How risky should your portfolio be?
I’d argue that asking yourself this question will be significantly more impactful to your financial future than worrying about what to invest in.
In some sense, the question of how to build your portfolio has been solved.
Focus on diversification and low costs, make sure you have good reasons for deviating from the market portfolio, and you’re pretty much done. Modern ETFs make these tasks easy to accomplish for whatever risk profile you might have. Trying to get fancy chasing excess risk-adjusted returns is almost certainly a waste of time for the average investor.
The question of what appropriate risk looks like for you, on the other hand, is much less cut and dried.
For starters, it is a much more complex and personal matter. To paint a complete picture one needs to consider current wealth, career and retirement plans, investment return expectations, spending habits, importance of bequests, and risk aversion at the very least. One then needs to combine these in a coherent framework to form a plan spanning decades. This is no trivial task.
To make matters worse, there is a dearth of good advice on the topic. Most of what you will find is rules of thumb, vague questionnaires, and generic conventional wisdom. First principles arguments are conspicuously absent. Almost all published investing advice focuses on what to invest in, rather than how much to invest.

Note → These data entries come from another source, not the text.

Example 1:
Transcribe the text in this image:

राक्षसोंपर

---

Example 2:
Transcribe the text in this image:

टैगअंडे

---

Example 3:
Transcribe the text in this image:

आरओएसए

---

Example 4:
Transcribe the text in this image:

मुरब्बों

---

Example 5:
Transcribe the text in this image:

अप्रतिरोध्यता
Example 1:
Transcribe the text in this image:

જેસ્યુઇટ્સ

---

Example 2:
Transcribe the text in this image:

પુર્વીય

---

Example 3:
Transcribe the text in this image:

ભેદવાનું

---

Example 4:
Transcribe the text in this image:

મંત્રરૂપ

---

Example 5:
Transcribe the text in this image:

Part of this is simple supply and demand: picking stocks or industries is interesting and exciting.
Setting up your finances with a view to three decades from now? Much less sexy. People write what people read.

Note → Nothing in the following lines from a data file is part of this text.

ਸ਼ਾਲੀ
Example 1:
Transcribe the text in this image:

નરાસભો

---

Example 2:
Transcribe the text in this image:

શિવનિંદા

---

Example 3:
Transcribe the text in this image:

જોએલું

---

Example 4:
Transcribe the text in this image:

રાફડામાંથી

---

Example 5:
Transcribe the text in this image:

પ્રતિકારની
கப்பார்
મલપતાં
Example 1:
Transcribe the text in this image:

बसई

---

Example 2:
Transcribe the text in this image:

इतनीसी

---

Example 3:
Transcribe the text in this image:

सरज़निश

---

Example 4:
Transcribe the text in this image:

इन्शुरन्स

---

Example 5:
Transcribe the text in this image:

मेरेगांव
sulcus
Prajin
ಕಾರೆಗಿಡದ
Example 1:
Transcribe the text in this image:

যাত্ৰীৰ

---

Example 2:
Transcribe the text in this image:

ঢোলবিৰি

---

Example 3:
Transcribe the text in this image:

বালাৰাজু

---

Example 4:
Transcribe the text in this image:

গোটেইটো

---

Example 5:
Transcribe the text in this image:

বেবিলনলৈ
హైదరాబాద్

The other part is that most people, even the financially literate, even many of the financial professionals giving out advice, simply are not trained on how to approach these questions in a methodical way.
While the relevant foundations of choice theory and optimal betting have been established since the 1960s, the transition of these ideas out of academia into financial education and practice has been slow.

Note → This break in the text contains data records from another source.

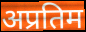
अप्रतिम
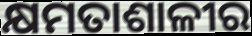
କ୍ଷମତାଶାଳୀର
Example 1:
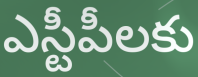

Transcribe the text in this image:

ఎస్టీపీలకు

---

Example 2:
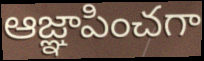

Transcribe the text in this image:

ఆజ్ఞాపించగా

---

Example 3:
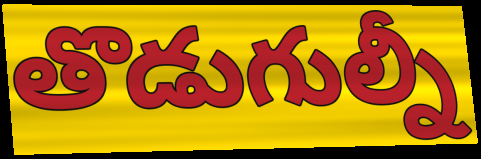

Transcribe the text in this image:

తొడుగుల్నీ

Some of this slowness can be attributed to the lack of computing power available when these ideas first appeared, some to various accidents of history. Haghani and Dewey’s biased coin flip experiment illustrates this failure of dissemination well: the majority of the experiment’s financially trained participants failed to make optimal sizing decisions on the simplest of favorable bets.
This website hopes to help you answer this key question of appropriate risk by giving you a simple conceptual framework to inform your choices, along with the computational tooling to apply the framework to your specific situation.